On the final day of 2007, the Financial Times formally dubbed the Middle East and North Africa “the next investing hot spot” – a weighty endorsement confirming a meaningful trend. The FT cites BlackRock, T Rowe Price, Mizuho Bank (Japan), and Permal as actively raising funds to tap this market. Permal’s “Silk Road” fund – capitalizing on the increased trade flows between the Gulf, MENA, and Asia – reflects an important insight on how the regions’ economies are evolving.
The fundamental growth of MENA economies – and especially the Gulf states – is certainly inviting. Investors and asset managers need, however, to recognize the limitations of listed equity markets in tapping into the region’s growth.
One market reality to note is that many of the region’s most dynamic companies are not listed on public exchanges. This includes energy giants like Saudi Aramco (fully owned by the Saudi government) and family-owned enterprises like the Al-Futtaim Group of the UAE – one of the region’s key conglomerates. While some major firms (like the UAE telecom providers Etisalat) have been partially or fully listed, a great many of them are still not on the public exchange.
A second market reality is that MENA exchanges – particularly in the GCC – have been highly volatile in recent years. Between 2001 and 2006, Gulf markets experienced an unprecedented boom – the Saudi, UAE, and Qatari exchanges all rose over 600%. This boom was followed by an extreme correction in 2006, in which some markets lost about 80% of their market capitalization.
(For more on the GCC equity market boom and bust, see Chapter 8 – “Capable Capital: The GCC as a Source of Capital – of Dubai & Co.)

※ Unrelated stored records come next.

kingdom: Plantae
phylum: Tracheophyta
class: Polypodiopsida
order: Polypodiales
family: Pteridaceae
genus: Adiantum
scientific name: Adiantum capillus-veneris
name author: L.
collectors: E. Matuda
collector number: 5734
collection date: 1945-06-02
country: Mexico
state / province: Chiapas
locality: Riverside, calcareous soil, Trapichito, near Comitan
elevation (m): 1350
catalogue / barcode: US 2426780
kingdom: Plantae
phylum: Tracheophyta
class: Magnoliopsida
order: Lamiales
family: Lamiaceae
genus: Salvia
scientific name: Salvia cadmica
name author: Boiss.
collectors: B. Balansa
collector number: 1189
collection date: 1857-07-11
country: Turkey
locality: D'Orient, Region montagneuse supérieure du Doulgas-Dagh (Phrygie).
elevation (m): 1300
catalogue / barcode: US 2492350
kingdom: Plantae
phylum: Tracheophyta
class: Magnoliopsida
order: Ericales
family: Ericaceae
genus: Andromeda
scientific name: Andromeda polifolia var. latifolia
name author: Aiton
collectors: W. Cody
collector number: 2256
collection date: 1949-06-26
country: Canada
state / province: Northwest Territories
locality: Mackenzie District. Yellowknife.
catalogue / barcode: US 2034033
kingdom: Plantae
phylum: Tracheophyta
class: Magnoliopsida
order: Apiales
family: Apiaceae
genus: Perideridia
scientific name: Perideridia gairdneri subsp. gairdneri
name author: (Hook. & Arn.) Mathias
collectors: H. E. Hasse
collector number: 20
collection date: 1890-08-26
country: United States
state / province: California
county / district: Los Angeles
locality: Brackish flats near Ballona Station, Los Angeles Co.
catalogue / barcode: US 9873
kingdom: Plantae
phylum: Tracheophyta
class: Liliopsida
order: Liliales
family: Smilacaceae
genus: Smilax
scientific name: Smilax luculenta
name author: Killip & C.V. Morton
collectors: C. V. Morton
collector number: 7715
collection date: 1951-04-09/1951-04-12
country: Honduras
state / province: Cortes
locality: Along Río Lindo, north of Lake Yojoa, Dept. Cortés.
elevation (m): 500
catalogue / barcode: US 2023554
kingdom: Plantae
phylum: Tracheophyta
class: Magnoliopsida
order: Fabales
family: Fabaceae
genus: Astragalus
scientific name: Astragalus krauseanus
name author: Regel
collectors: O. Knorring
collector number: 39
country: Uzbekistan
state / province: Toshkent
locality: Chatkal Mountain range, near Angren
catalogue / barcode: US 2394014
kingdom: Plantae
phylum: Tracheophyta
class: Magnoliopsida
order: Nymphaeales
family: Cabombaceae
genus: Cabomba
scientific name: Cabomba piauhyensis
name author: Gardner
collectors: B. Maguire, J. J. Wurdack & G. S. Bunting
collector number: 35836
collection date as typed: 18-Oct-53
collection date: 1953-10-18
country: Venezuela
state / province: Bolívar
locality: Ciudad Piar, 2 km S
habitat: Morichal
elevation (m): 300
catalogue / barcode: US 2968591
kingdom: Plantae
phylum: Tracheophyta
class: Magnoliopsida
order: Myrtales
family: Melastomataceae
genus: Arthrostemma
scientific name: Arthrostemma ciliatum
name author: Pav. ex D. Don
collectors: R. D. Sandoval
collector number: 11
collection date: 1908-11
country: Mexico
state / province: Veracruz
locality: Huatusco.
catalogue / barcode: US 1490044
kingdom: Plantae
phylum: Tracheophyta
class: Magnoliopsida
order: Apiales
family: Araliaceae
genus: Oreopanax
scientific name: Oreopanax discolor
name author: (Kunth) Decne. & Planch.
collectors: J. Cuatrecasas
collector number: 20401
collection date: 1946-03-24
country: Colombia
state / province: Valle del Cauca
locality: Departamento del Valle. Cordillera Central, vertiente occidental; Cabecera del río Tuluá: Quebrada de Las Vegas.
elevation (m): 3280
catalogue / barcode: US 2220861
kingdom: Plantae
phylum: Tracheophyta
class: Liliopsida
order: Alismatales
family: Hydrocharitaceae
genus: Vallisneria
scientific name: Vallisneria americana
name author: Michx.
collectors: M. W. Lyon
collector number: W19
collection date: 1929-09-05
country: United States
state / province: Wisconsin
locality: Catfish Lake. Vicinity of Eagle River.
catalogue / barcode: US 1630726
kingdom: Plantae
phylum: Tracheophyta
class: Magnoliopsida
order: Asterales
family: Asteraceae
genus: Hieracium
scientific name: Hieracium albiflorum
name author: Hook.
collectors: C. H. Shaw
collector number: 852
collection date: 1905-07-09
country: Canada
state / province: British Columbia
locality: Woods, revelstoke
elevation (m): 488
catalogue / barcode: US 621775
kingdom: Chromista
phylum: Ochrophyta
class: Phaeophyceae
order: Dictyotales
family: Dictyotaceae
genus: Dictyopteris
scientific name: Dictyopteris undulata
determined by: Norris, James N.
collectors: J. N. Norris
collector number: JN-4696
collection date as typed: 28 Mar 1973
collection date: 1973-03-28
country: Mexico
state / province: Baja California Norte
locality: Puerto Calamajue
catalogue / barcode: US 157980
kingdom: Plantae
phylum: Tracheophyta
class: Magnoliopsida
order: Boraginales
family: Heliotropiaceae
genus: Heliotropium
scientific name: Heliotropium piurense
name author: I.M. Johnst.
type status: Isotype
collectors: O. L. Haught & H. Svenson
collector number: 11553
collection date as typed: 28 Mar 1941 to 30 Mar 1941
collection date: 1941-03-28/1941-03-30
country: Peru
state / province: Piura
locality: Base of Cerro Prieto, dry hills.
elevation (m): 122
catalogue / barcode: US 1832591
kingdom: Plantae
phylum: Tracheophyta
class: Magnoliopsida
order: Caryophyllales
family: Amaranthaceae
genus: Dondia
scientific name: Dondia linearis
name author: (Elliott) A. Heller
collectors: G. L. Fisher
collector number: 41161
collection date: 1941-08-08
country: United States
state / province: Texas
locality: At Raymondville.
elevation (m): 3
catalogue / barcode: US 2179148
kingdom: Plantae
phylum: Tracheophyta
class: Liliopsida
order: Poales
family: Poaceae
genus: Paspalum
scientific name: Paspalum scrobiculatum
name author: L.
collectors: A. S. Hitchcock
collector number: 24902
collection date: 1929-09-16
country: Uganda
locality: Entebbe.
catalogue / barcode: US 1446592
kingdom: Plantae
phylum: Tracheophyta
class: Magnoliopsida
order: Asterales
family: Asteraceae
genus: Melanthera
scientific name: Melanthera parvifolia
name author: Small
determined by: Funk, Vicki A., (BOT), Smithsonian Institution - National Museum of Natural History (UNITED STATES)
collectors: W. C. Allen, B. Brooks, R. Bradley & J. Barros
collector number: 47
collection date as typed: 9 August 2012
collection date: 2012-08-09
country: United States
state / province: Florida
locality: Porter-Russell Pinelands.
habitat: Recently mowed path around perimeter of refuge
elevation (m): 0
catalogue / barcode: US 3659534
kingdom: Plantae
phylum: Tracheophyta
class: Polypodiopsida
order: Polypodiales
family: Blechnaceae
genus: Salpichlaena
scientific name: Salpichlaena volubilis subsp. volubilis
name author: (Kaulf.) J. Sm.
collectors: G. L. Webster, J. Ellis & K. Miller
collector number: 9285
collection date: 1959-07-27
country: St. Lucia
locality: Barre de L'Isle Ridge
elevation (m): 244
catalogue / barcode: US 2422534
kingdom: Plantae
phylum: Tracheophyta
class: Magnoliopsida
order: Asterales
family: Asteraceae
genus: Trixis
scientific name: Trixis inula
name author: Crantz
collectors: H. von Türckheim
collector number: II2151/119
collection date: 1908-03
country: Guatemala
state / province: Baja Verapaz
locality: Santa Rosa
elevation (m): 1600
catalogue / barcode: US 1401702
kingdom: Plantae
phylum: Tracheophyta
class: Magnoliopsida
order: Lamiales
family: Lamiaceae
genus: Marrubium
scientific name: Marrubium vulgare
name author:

A third reality – linked to the matter of volatility – is that GCC equity markets are driven far more by retail investors than are equity markets elsewhere. The boom and bust of 2001 – 2006 occurred largely because retail investors who had irrationally been pouring money into the market pulled out dramatically. More mature equity markets – though also subject to emotional run-ups and sell-offs – are shaped by institutional investors who approach investment with far greater sophistication.
These dynamics lead to a market in which a firm’s strong fundamental performance may not always lead to strong equity valuations. One great irony of the 2006 crash in the Gulf was that oil prices were at an all-time high and that listed companies’ earnings were growing strongly, in line with the region’s fundamental growth.
Yes, the MENA region is primed for strong growth and warrants significant investment. Publicly listed equities, however, have limitations which investors must bear in mind. The most savvy institutional buyers will look closely at private equity investment opportunities in regional conglomerates, family-owned businesses, and cross-border joint ventures – tapping into the fundamental strength of the region while limiting their exposure to highly volatile public markets.